Vijay Varma's Moeen is dichotomous. His friendship with Murad even more so. They don't conform to each other's perspectives about life. But maybe that's what true friendship is about -- humko toh yaari se matlab hai... Yaar ho kaisa bhi, chaahe jhootha hi sahi...
Amruta Subhash and Vijay Raaz as Murad's parents and an unhappy couple are also worth mentioning, and appreciating.
'Gully Boy' is inspired by the trials and tribulations of rappers Naezy and DIVINE aka Vivian Fernandes. "I had no idea of the underground hip-hop scene [in Mumbai] until I saw a video of Naezy. I couldn’t get it out of my head. I kept digging on YouTube, and my interest kept going on. A film is about what turns you on, about what you get excited about.

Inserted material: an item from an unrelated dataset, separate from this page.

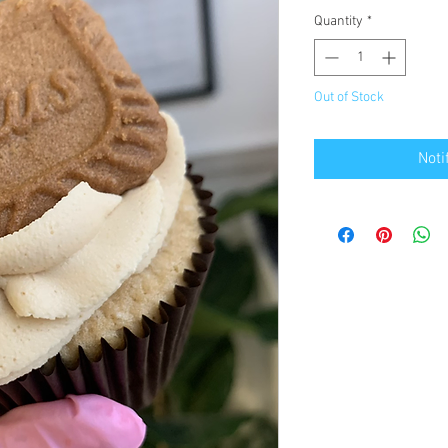
Quantity
*
Out of Stock
Noti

Your head space changes," Zoya once said, in an interview.
With 'Gully Boy', Zoya brought hip-hop to the forefront and centre in a Bollywood film. Yes, rap did exist before this -- Yo Yo Honey Singh, Raftaar, and Badshah among others have been the harbingers of rap in India, but what the movie did was to bring a kind of dignity to the art.
"From a music point of view, Bollywood is validating our music now; they are recognising our music. Now the masses too will also listen to our music," Naezy aka Naved Sheikh had said, after the movie's release.
'Gully Boy' is a sentiment, an emotion and it being nominated as India's official entry for the 92nd Academy Awards in the Best International Feature Film category is a testament to the cult status it has acquired. It is no run-of-the-mill rags-to-riches story. It's a dream -- it's Akhtar's painstaking courage, it's ensemble star cast's dedication and main 'boy' Ranveer's honest portrayal of Murad.
Please do yourself a favour, and watch the movie and know for yourself why it was pushed as India's official entry for Oscars 2020 -- a dais to international glory.